EXERCISE:
Reproduce the entries so that every line matches the original exactly.

======== AVAILABLE DATA ========

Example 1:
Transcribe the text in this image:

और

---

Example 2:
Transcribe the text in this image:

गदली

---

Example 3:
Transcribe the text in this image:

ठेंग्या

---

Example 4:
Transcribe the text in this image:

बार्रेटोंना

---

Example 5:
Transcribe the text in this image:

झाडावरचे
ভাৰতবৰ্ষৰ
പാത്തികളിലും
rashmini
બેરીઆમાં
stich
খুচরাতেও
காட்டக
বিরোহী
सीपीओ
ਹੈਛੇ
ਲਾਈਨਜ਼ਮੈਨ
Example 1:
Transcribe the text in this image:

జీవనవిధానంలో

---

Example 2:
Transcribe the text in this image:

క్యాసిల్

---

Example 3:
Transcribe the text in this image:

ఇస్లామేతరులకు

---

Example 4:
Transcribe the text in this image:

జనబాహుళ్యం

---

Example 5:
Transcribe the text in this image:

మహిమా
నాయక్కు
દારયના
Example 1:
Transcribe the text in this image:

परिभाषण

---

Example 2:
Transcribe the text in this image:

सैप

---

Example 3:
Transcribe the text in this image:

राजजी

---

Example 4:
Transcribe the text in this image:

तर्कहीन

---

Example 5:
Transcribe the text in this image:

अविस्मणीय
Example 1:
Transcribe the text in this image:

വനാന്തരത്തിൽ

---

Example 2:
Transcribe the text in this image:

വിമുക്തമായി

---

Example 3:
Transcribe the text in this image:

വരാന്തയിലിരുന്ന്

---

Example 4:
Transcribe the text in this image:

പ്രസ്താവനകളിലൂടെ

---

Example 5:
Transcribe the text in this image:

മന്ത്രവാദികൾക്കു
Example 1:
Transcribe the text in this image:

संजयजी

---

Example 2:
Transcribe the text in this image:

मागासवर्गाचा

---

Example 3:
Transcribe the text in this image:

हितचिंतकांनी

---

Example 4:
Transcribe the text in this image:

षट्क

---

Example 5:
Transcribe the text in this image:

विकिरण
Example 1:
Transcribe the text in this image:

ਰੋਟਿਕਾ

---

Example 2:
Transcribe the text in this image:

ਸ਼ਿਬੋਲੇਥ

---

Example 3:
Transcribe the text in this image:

========

PROBLEM SOLUTION:
Example 1:
Transcribe the text in this image:

और

---

Example 2:
Transcribe the text in this image:

गदली

---

Example 3:
Transcribe the text in this image:

ठेंग्या

---

Example 4:
Transcribe the text in this image:

बार्रेटोंना

---

Example 5:
Transcribe the text in this image:

झाडावरचे
ভাৰতবৰ্ষৰ
പാത്തികളിലും
rashmini
બેરીઆમાં
stich
খুচরাতেও
காட்டக
বিরোহী
सीपीओ
ਹੈਛੇ
ਲਾਈਨਜ਼ਮੈਨ
Example 1:
Transcribe the text in this image:

జీవనవిధానంలో

---

Example 2:
Transcribe the text in this image:

క్యాసిల్

---

Example 3:
Transcribe the text in this image:

ఇస్లామేతరులకు

---

Example 4:
Transcribe the text in this image:

జనబాహుళ్యం

---

Example 5:
Transcribe the text in this image:

మహిమా
నాయక్కు
દારયના
Example 1:
Transcribe the text in this image:

परिभाषण

---

Example 2:
Transcribe the text in this image:

सैप

---

Example 3:
Transcribe the text in this image:

राजजी

---

Example 4:
Transcribe the text in this image:

तर्कहीन

---

Example 5:
Transcribe the text in this image:

अविस्मणीय
Example 1:
Transcribe the text in this image:

വനാന്തരത്തിൽ

---

Example 2:
Transcribe the text in this image:

വിമുക്തമായി

---

Example 3:
Transcribe the text in this image:

വരാന്തയിലിരുന്ന്

---

Example 4:
Transcribe the text in this image:

പ്രസ്താവനകളിലൂടെ

---

Example 5:
Transcribe the text in this image:

മന്ത്രവാദികൾക്കു
Example 1:
Transcribe the text in this image:

संजयजी

---

Example 2:
Transcribe the text in this image:

मागासवर्गाचा

---

Example 3:
Transcribe the text in this image:

हितचिंतकांनी

---

Example 4:
Transcribe the text in this image:

षट्क

---

Example 5:
Transcribe the text in this image:

विकिरण
Example 1:
Transcribe the text in this image:

ਰੋਟਿਕਾ

---

Example 2:
Transcribe the text in this image:

ਸ਼ਿਬੋਲੇਥ

---

Example 3:
Transcribe the text in this image:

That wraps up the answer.